TASK. For the records below, output every line from the one holding "mind and that of all Americans, but I" through the final line, unaltered, and no other lines.

DATA.
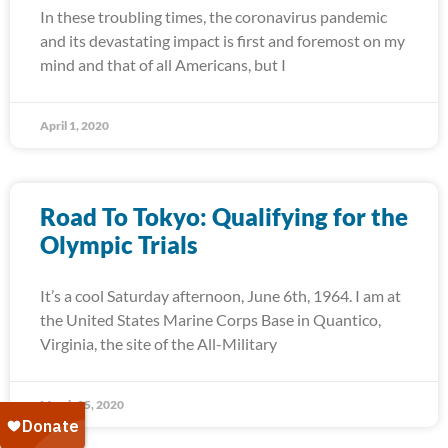
In these troubling times, the coronavirus pandemic
and its devastating impact is first and foremost on my
mind and that of all Americans, but I
April 1, 2020
Road To Tokyo: Qualifying for the
Olympic Trials
It’s a cool Saturday afternoon, June 6th, 1964. I am at
the United States Marine Corps Base in Quantico,
Virginia, the site of the All-Military
March 25, 2020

WRITTEN RESPONSE.
mind and that of all Americans, but I
April 1, 2020
Road To Tokyo: Qualifying for the
Olympic Trials
It’s a cool Saturday afternoon, June 6th, 1964. I am at
the United States Marine Corps Base in Quantico,
Virginia, the site of the All-Military
March 25, 2020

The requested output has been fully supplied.